OREANDA-NEWS. May 29, 2014. VTB Group publishes its Interim Condensed Consolidated Financial Statements with the Independent Auditor’s Report for the three months ended 31 March 2014.

Andrey Kostin, VTB President and Chairman of the Management Board, said: "Over the first three months of the year, we continued to see very strong top line performance and solid balance sheet growth in our core businesses. At the same time, the volatile macroeconomic environment and geopolitical tensions had a significant impact on VTB Group’s P&L, and in particular on the cost of risk, prompting us to be prudent and more conservative in our lending and provisioning policies. We remain committed to our strategic priorities of growing the retail and mid-corporate banking businesses, while maintaining leading positions in corporate-investment banking as well as increasing our focus on risk management and cost efficiency. In line with our new strategy of quality growth, the Group is adhering to new standards of cost management, which will support its profitability against a weaker operating backdrop.”

In 1Q 2014 VTB Group posted record quarterly net interest income, supported by solid lending growth across the Retail, Corporate-Investment banking (CIB) and Mid-Corporate banking segments. Net interest margin (“NIM”) was 4.5% in 1Q 2014, unchanged from 1Q 2013 and 20 bps down from 4Q 2013. The moderate quarter-on-quarter NIM contraction was driven by an increase in the CBR key refinancing rate, the Group’s larger liquidity cushion, and by lower yields on the Group’s debt securities and retail loans, as the Group continued to optimise risk across various asset pools.

The Group once again posted healthy year-on-year growth in net fee and commission income (“NFCI”), as its Retail Business and Transaction Banking in CIB and Mid-Corporate banking continued to develop further their fee-generating product lines in line with expanding balance sheets. VTB Group’s Retail Business and Transaction Banking in 1Q 2014 earned NFCIs of RUB 7.5 billion and RUB 4.7 billion, or 52.4% and 32.9%, respectively, of the Group's total net fee and commission income.

Against the backdrop of Russia’s macroeconomic slowdown as well as political tensions in Ukraine, the Group saw elevated cost of risk (“CoR”) and weaker results from securities and foreign currencies.

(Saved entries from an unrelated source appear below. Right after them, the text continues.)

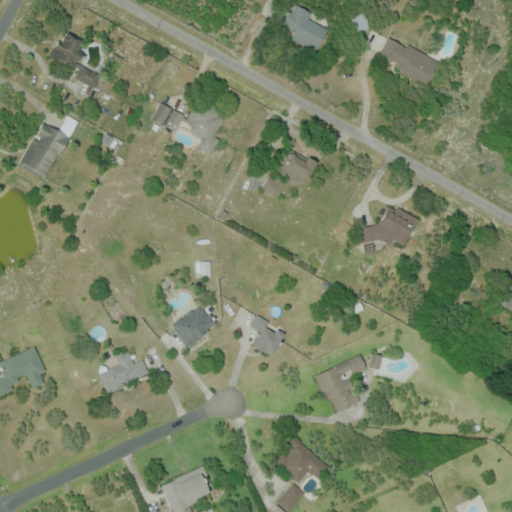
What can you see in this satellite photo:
building: (358, 21)
building: (359, 21)
building: (304, 27)
building: (303, 28)
building: (73, 57)
building: (74, 58)
building: (115, 58)
building: (408, 60)
building: (409, 61)
road: (313, 110)
building: (166, 116)
building: (194, 120)
building: (203, 125)
building: (45, 147)
building: (46, 148)
building: (295, 167)
building: (289, 173)
building: (270, 186)
building: (390, 225)
building: (388, 227)
road: (0, 254)
building: (506, 297)
building: (507, 297)
building: (191, 324)
building: (193, 325)
building: (264, 335)
building: (265, 335)
building: (374, 360)
building: (374, 361)
building: (20, 368)
building: (21, 368)
building: (121, 371)
building: (123, 371)
building: (340, 381)
building: (339, 382)
road: (116, 455)
building: (299, 460)
building: (299, 460)
building: (186, 487)
building: (187, 488)
building: (289, 496)
building: (288, 499)
building: (276, 509)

CoR increased to 2.8% in 1Q 2014, up from 1.5% in 4Q 2013 and 1.6% in 1Q 2013. In loans to individuals, the CoR amounted to 5.5% for 1Q 2014 vs. 1.9% in 4Q 2013 and 3.7% in 1Q 2013. In the corporate loan book, the CoR was 1.9% for 1Q 2014 vs. 1.3% in 4Q 2013 and 1.0% in 1Q 2013.

The net loss from financial instruments at fair value through profit or loss and available-for-sale financial assets was RUB 3.9 billion in 1Q 2014, while the net loss from foreign currencies was RUB 8.2 billion, driven by Ukrainian hryvnia devaluation and increased swap costs during the quarter.

Staff costs and administrative expenses amounted to RUB 52.8 billion in 1Q 2014, up 15.0% from RUB 45.9 billion in 1Q 2013, driven by the expansion of the Group's retail business.